You’ll notice that every time it’s brought up, people never talk about Skyrim as an internally consistent, coherent game. It is never argued now that Skyrim is shallow because of specific quests, or specific emotions conveyed, or specific experiences lived. Rather, Skyrim is shallower than The Witcher 3. Skyrim’s quests are less rewarding than The Witcher 3’s. Etc etc. The comparative is always used when talking of Skyrim; the comparison is always forced. And the superlative is always used when talking of The Witcher 3. It’s the best game ever made; it’s the greatest game ever to be made, I hear people say. When, really, calling it great is all you have to do.

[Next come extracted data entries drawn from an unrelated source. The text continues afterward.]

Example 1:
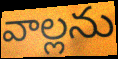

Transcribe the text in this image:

వాల్లను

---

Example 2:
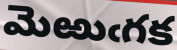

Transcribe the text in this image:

మెఱుఁగక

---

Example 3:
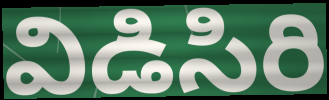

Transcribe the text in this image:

విడిసిరి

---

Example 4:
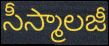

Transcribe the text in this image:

సీస్మాలజీ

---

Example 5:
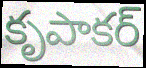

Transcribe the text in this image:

కృపాకర్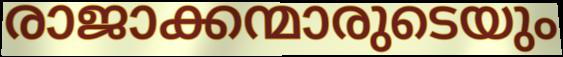
രാജാക്കന്മാരുടെയുംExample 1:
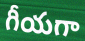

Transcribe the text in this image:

గీయగా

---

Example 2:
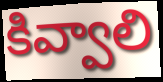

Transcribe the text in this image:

కివ్వాలి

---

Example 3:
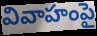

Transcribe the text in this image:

వివాహంపై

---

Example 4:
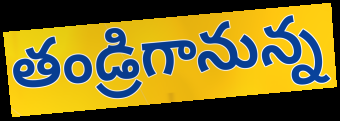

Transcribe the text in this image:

తండ్రిగానున్న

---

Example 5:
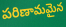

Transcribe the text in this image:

పరిణామమైన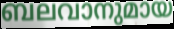
ബലവാനുമായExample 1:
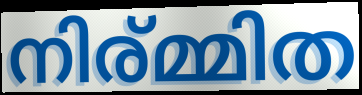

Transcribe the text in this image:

നിര്മ്മിത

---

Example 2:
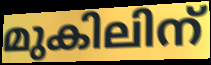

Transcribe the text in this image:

മുകിലിന്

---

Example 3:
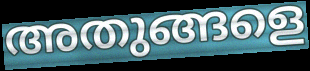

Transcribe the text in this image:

അതുങ്ങളെ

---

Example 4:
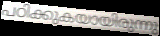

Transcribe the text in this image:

പഠിക്കുകയായിരുന്നു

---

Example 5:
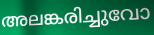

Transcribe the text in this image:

അലങ്കരിച്ചുവോ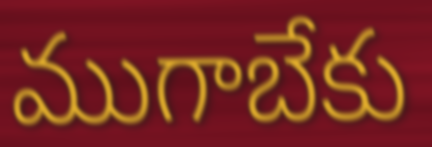
ముగాబేకు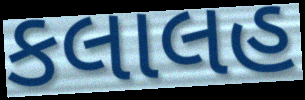
કલાલહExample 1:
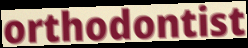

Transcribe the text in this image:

orthodontist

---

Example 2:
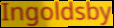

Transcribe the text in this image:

Ingoldsby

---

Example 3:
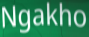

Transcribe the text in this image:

Ngakho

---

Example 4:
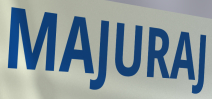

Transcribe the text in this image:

MAJURAJ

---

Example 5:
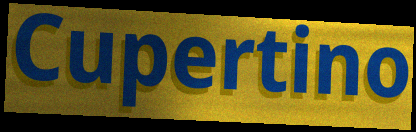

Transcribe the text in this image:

CupertinoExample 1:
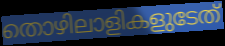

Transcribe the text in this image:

തൊഴിലാളികളുടേത്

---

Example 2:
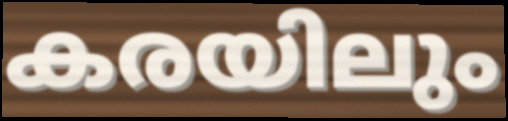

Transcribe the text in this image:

കരയിലും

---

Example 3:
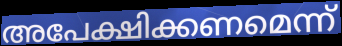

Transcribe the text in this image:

അപേക്ഷിക്കണമെന്ന്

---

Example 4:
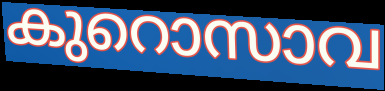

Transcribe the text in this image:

കുറൊസാവ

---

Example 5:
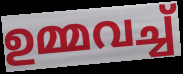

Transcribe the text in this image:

ഉമ്മവച്ച്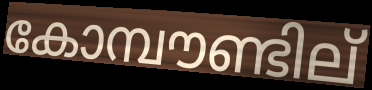
കോമ്പൗണ്ടില്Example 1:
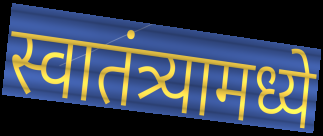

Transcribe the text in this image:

स्वातंत्र्यामध्ये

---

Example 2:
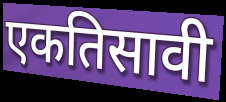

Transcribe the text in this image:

एकतिसावी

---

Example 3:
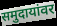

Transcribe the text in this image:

समुदायांवर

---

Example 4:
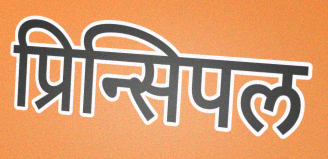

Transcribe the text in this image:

प्रिन्सिपल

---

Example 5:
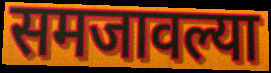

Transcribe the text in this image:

समजावल्याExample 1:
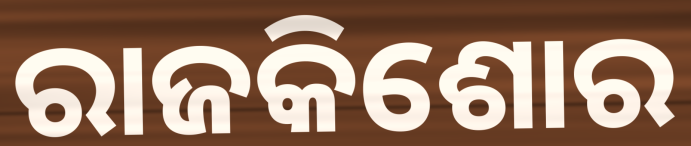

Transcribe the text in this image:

ରାଜକିଶୋର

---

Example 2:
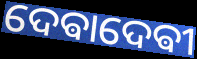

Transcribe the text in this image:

ଦେଵାଦେଵୀ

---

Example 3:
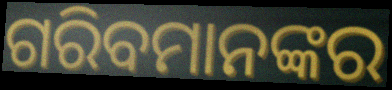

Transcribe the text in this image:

ଗରିବମାନଙ୍କର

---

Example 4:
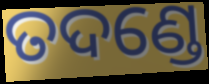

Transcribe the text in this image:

ତଦଣ୍ଡେ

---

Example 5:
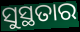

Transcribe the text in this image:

ସୁସ୍ଥତାର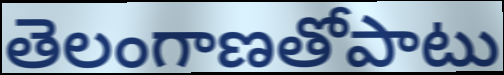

The Witcher 3 is a great game. Skyrim is a great game. We judge these games not in comparison to each other, but by their own intentions and effects. Skyrim wants to make you feel lost in a dreamlike, expansive world and its success in doing so is why people love it. The Witcher 3 wants to make you care about its narrative and interpersonal relationship, and its success in doing so is why people love it. There are more reasons why these games are great and why people love them. And even if one were able to judge these two games completely objectively, even if one were to somehow determine that one is factually, objectively, measurable inferior to the other, that still wouldn’t reduce the status of one game to that of a bad game, or even merely a good game. Being great at something is judged by its own metric, not by the success of another piece of art, which then also requires judging by its own metric.

And a good thing, too. Otherwise—who knows?—The Witcher 3 may stop being the greatest game ever made in a few years and instead become merely good, or even—gasp—terrible, like Skyrim has now become.